E-wallets (or digital wallets) are financial transaction applications that run on any connected device and securely store payment information and passwords in the cloud. Mobile wallets are a subset of E-wallets that are primarily used on mobile devices. 

E-wallets, specifically mobile wallets, are a natural starting point for telcos. Their strong mobile network infrastructure, technological expertise, large customer base, and wide-reaching agent network let telcos facilitate payments and transfers through mobile phones in areas with limited or no traditional banking infrastructure. 
One such area was Kenya in 2007. When Vodafone and Safaricom launched M-PESA, a mobile phone-based service for money transfers, payments, and micro-financing, it revolutionised the way people sent money, paid bills, and accessed other financial services.

M-PESA’s growth across Africa and beyond allowed it to expand its offering far beyond traditional payment facilitation. Examples include:

  • M-TIBA, a digital health application and e-wallet that empowers customers to save for their health expenses
  • Fuliza, a consumer credit overdraft facility to address the challenge of insufficient credit preventing customers from completing transactions
  • M-Shwari, a bank account offering a combination of savings and loans allowing customers to save and borrow money through their phone
  • M-PESA GlobalPay, a virtual card for payments on international websites and apps


Business Model #2: Growth from market niches – Celcom

Facilitating payments is not the only place to start. Some telcos have found growth opportunities by targeting niche segments within their existing customer base.  This approach allows telecom companies to identify gaps in the financial services market and offer tailored solutions to their customers.

Malaysia's Celcom, for example, has leveraged AI-driven microinsurance plans targeted toward underserved segments, such as low-income households and small businesses. These plans are affordable and accessible through Celcom's mobile app, making it convenient for customers to purchase insurance.  

Targeting niche segments of their customer base allows telecom companies to differentiate themselves from the competition by offering innovative solutions tailored to specific customer needs and expanding their financial services offering, digital infrastructure and customer base at the same time. 

Business Model #3: The telco neobank – Orange Bank

Neobanks are fintech companies that operate exclusively online. They offer financial services such as checking and savings accounts, payments, and money transfers, typically accessed through mobile apps and web platforms. Thanks to their lower overhead costs compared with traditional physical banks, neobanks can offer lower fees and competitive rates and are often sometimes referred to as “challenger banks”.

▶ [Parts of the exercise]:
(a) According to the telecom finance passage, which two companies launched M-PESA in Kenya?
(b) Please continue the telecom finance passage from its last sentence.
The lines after this point are separate material and have no connection to the telecom finance passage.

Stored data:
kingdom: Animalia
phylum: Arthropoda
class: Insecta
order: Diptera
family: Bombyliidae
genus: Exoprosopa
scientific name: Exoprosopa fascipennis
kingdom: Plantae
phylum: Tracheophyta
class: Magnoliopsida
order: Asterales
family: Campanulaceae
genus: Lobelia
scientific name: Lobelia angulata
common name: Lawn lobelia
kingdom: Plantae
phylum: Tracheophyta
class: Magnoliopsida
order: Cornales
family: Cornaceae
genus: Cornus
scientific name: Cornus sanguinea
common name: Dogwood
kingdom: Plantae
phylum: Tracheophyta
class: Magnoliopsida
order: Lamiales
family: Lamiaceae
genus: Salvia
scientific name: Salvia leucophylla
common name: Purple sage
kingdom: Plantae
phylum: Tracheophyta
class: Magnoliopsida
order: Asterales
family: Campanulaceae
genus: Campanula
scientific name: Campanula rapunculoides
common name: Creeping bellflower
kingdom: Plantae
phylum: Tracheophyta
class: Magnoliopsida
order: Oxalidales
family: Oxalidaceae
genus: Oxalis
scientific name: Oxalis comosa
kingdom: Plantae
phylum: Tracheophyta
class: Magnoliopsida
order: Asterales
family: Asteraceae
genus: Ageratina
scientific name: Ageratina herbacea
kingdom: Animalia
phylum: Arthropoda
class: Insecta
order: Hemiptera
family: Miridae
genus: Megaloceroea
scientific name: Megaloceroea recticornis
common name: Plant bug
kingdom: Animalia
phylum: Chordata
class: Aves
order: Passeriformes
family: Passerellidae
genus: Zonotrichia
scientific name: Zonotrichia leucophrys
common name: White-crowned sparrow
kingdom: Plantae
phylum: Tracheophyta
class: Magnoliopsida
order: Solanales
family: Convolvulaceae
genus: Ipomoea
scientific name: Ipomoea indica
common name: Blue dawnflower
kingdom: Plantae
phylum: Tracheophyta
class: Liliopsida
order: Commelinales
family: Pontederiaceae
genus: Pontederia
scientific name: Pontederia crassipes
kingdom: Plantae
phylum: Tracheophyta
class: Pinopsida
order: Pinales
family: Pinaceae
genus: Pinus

▶ [Answers by task]:
(a) Vodafone and Safaricom.

(b)
Telco neobanks bet primarily on a new generation of smartphone customers with different demands, providing them with bundled packages and discounts on their mobile plans and from other verticals.

One of the best examples of a telco neobank is Orange Bank. In 2017 French telecommunications company, Orange, acquired 65% of the insurance company Groupama and leveraged its license to transform the business into Orange Bank. As a fully digital bank, Orange Bank offers a range of banking services such as savings accounts, payment solutions, personal loans, and insurance. Customers can access these services through a mobile app or website, making banking with Orange Bank convenient and accessible from anywhere. Orange Bank has been successful in attracting customers due to its innovative offerings and low fees. In 2022, Orange Bank had over 2 million customers and bought a further 21.7% stake in the bank from Groupama to further strengthen its position. 


Business Model #4: The killer app – NTT Docomo

Our last business model involves integrating a variety of financial services propositions in an ecosystem of lifestyle and content solutions, becoming a one-stop shop for customers.  
A great example is NTT Docomo from Japan, founded in 1991 as part of the NTT Group. The telecom operator has made big strides in expanding its enterprise with its Smart Life business proposition, which includes wearable devices, smart homes, healthcare solutions, and more. The main drivers behind the success of the Smart Life business have been banking and payment services including its dCARD or dPAY services, which allow customers to pay with their smartphones quickly and easily at participating merchants.
Financial services are important to Docomo's Smart Life business because they enhance the overall customer experience and ultimately enable it to become a one-stop shop for its customers. In 2022, the Smart Life business generated ca. 17% of Docomo’s revenue with finance and payment contributing a large amount of growth. Paymentology_blog2-2We hope you enjoyed this overview of how telcos grow through and within digital banking. Make sure to watch this space, because the next article will discuss the pros and cons of buying, acquiring, and building the required financial skills and expertise for telcos to succeed.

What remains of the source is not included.